- [Saved entries]:
# # # #

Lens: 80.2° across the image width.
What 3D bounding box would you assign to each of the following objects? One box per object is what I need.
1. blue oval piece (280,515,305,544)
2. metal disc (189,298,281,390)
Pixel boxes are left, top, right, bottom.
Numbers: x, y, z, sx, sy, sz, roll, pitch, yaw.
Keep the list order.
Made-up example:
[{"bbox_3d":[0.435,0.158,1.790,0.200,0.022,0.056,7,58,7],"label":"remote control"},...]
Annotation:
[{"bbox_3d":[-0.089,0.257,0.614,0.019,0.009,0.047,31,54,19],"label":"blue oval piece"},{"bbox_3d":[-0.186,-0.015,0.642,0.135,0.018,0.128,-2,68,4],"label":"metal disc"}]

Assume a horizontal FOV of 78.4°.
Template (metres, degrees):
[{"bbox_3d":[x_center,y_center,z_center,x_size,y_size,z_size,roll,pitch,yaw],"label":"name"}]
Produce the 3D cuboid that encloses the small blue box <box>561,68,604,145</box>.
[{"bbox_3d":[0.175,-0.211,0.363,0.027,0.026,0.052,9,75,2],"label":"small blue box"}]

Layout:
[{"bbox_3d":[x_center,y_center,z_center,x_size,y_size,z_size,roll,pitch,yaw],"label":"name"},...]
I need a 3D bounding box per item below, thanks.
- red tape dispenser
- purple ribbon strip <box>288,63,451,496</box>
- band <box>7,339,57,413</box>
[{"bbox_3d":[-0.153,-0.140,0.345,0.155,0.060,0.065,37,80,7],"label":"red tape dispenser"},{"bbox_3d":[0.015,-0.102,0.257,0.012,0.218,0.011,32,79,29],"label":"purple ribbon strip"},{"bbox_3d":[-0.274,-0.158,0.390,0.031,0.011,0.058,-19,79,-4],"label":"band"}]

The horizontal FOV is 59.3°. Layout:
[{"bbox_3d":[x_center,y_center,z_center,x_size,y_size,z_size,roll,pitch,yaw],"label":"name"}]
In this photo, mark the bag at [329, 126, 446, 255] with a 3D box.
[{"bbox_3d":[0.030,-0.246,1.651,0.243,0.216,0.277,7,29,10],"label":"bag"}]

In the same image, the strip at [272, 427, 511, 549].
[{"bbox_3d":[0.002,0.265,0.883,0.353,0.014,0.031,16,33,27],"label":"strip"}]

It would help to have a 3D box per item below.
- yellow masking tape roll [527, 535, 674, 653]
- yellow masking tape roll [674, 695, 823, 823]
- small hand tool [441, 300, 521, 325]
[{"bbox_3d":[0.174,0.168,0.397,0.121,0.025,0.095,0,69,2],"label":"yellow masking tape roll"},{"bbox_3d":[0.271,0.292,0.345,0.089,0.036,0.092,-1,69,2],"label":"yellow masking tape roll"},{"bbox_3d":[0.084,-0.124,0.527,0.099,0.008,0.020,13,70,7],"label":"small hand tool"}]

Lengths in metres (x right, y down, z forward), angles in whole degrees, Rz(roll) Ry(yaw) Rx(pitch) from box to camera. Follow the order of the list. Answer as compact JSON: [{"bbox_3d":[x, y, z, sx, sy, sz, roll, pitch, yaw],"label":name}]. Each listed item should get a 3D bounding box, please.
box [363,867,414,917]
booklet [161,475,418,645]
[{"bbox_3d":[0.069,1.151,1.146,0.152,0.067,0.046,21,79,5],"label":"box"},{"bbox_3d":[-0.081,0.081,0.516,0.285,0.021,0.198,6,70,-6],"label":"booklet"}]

# # # #

- [What is being asked]: Search the entries above for the word "right", and copy every line where it occurs.

- [Result of the exercise]:
Pixel boxes are left, top, right, bottom.
Lengths in metres (x right, y down, z forward), angles in whole degrees, Rz(roll) Ry(yaw) Rx(pitch) from box to camera. Follow the order of the list. Answer as compact JSON: [{"bbox_3d":[x, y, z, sx, sy, sz, roll, pitch, yaw],"label":name}]. Each listed item should get a 3D bounding box, please.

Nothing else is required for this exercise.